»Till Eulenspiegels lustige Streiche« – Tondichtung für großes Orchester

Kann Musik lustig sein? Musik für ernste Anlässe kennen wir zuhauf. Staatsakte, Begräbnisse und große Dramen in der Oper werden mit feierlichen Moll-Klängen bedacht. Und auch das Gegenteil ist allgegenwärtig: »Fröhliche« Musik soll uns auf Partys in Stimmung bringen, im Yogastudio für Entspannung sorgen – oder beim Shopping zum Geldausgeben verleiten. Doch gibt es auch Musik, die in ihrer inneren Struktur lustig ist? So wie ein Witz? Das ist eine sehr alte Frage der Musikgeschichte. Und sie berührt eine noch ältere Frage: Welche Gemeinsamkeiten und welche Unterschiede gibt es zwischen Musik und Sprache? Wenn wir einen Witz erzählen, führen wir eine zweite Ebene ein: Die Worte, die wir benutzen, bedeuten mehr als ihr eigentlicher semantischer Gehalt. Zwar kein guter, aber immerhin ein Witz könnte sein: »Dieser VW-Diesel ist ein sauberes Auto.« Es handelt sich um eine einfache Aussage, die wahr oder falsch sein kann – doch wer Zeitung liest, dürfte ins Schmunzeln geraten: Der Satz bedeutet mehr als die Summe der einzelnen Worte. Die Frage ist nun, ob Musik das auch kann.

Unmöglich scheint dies nicht.
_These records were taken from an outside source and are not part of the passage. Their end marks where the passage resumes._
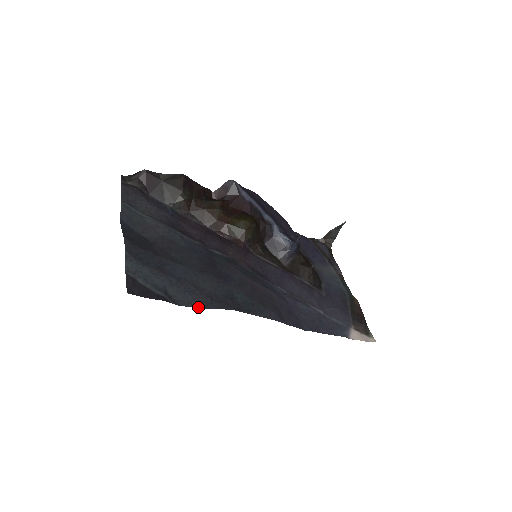
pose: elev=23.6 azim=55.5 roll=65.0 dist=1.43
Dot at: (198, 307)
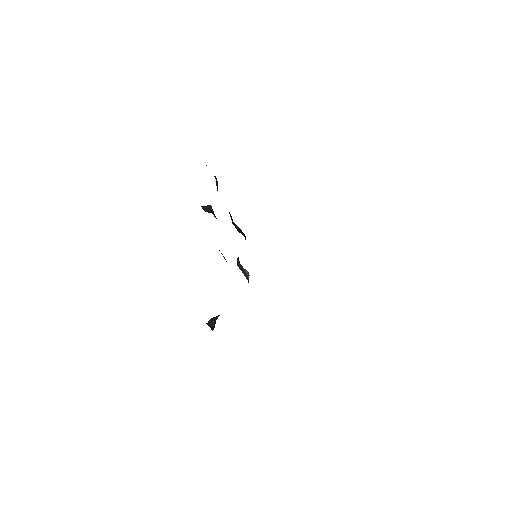
Dot at: occluded
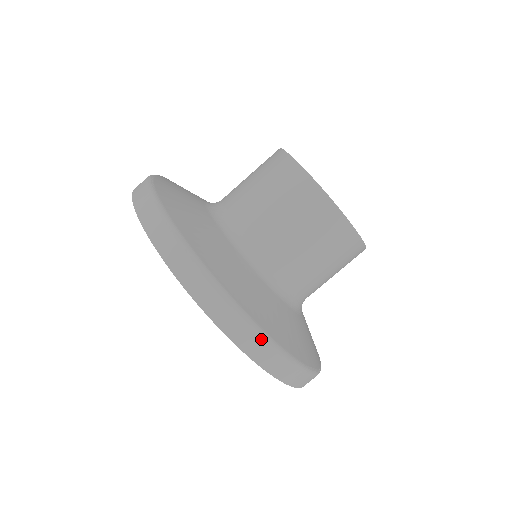
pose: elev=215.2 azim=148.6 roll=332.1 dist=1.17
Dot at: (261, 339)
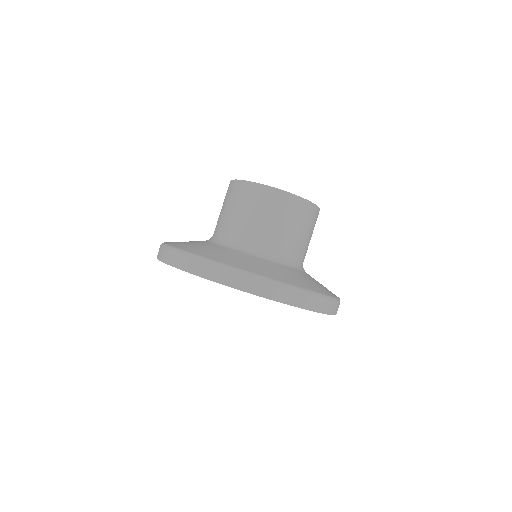
Dot at: (245, 276)
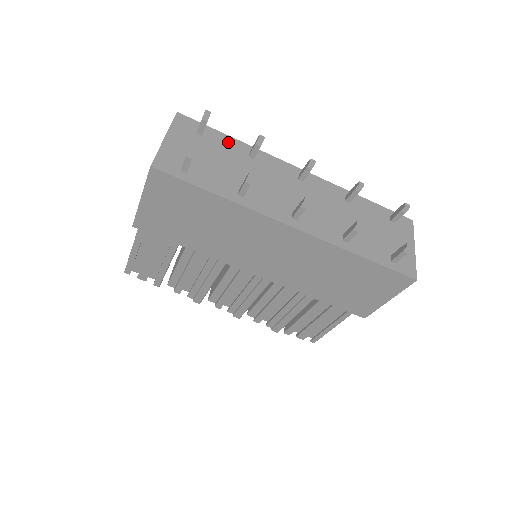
Denn Musik kann ja so einiges, was zumindest Ähnlichkeit mit der zweiten Ebene hat: Sie kann Geräusche, Tierstimmen oder etwa menschliche Bewegungen nachahmen, die wir als lustig empfinden. Sie kann etwa mit verschiedenen Instrumenten eine Art Disput inszenieren – Stummfilme gewannen auf diese Art einst wesentlich an humoristischer Färbung hinzu. Oder sie kann auf sich selbst verweisen, indem sie bekannte Motive und Themen zitiert.

In seiner frühen Tondichtung »Till Eulenspiegels lustige Streiche« machte Richard Strauss schon im Titel ein Versprechen: Diese Musik soll lustig sein. Dass die »Leute im Konzertsaal einmal richtig lachen«, war sein Ziel. Und auch der Untertitel des rund 15 Minuten langen, am 5. November 1895 in Köln uraufgeführten Werkes stößt ins selbe Horn: »Nach alter Schelmenweise in Rondeauform für großes Orchester gesetzt«.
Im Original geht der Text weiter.